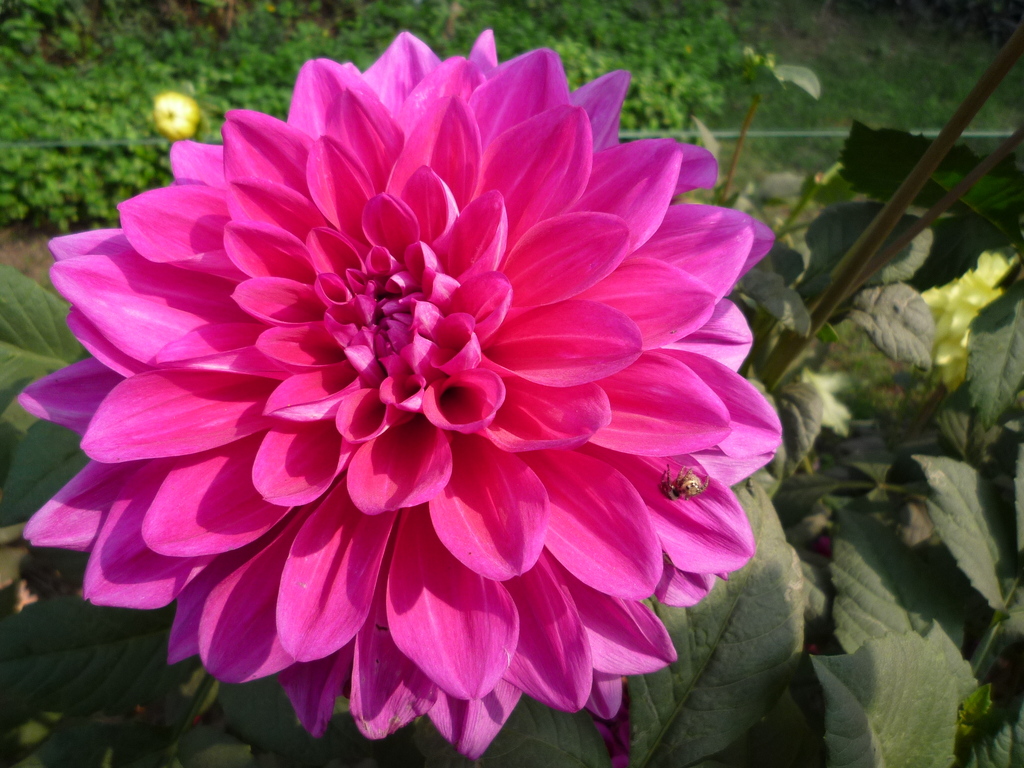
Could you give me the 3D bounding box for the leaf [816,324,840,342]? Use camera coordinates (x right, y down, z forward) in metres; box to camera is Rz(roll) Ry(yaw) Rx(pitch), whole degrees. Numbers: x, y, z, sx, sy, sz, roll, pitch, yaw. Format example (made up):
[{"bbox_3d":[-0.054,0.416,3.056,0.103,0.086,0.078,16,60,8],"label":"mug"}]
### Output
[{"bbox_3d":[0.164,-0.027,0.385,0.014,0.004,0.010,32,64,0],"label":"leaf"}]

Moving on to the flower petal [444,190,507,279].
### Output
[{"bbox_3d":[-0.009,-0.040,0.204,0.015,0.027,0.014,29,11,19],"label":"flower petal"}]

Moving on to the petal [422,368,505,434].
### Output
[{"bbox_3d":[-0.014,0.005,0.203,0.021,0.018,0.022,-9,17,-16],"label":"petal"}]

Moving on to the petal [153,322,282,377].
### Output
[{"bbox_3d":[-0.083,-0.009,0.215,0.043,0.014,0.014,-1,63,5],"label":"petal"}]

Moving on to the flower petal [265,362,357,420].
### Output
[{"bbox_3d":[-0.057,0.003,0.217,0.033,0.014,0.015,-29,71,-38],"label":"flower petal"}]

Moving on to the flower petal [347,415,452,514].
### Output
[{"bbox_3d":[-0.029,0.020,0.193,0.025,0.014,0.031,-3,50,-4],"label":"flower petal"}]

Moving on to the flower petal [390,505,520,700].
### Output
[{"bbox_3d":[-0.020,0.060,0.217,0.036,0.014,0.062,-18,63,-4],"label":"flower petal"}]

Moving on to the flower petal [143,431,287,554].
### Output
[{"bbox_3d":[-0.087,0.033,0.225,0.051,0.012,0.027,-33,74,-26],"label":"flower petal"}]

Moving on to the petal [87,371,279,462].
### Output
[{"bbox_3d":[-0.094,0.011,0.211,0.055,0.012,0.023,-12,71,-4],"label":"petal"}]

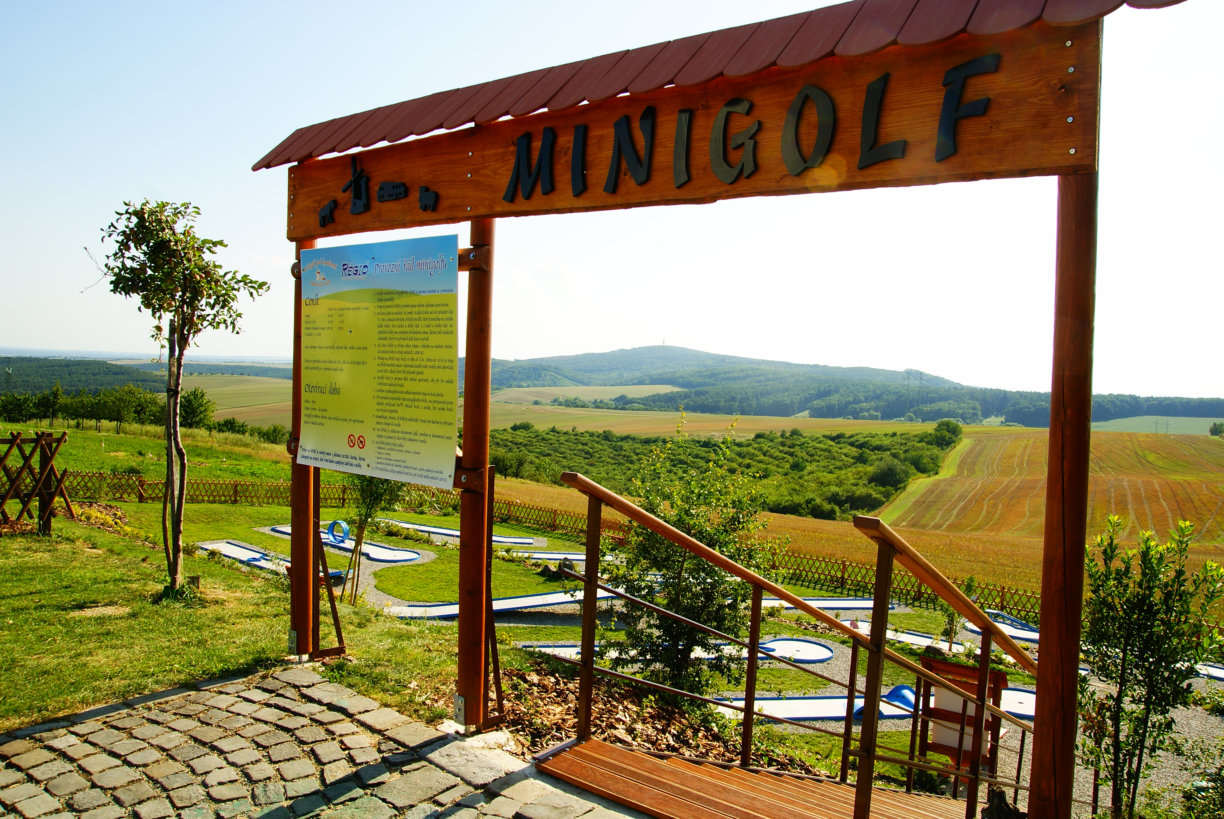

===

The copy should begin at the line containing "Moving on to the flower petal [143,431,287,554]." and end at the last line of the data above; please restate those lines word for word without the pictures.

Moving on to the flower petal [143,431,287,554].
### Output
[{"bbox_3d":[-0.087,0.033,0.225,0.051,0.012,0.027,-33,74,-26],"label":"flower petal"}]

Moving on to the petal [87,371,279,462].
### Output
[{"bbox_3d":[-0.094,0.011,0.211,0.055,0.012,0.023,-12,71,-4],"label":"petal"}]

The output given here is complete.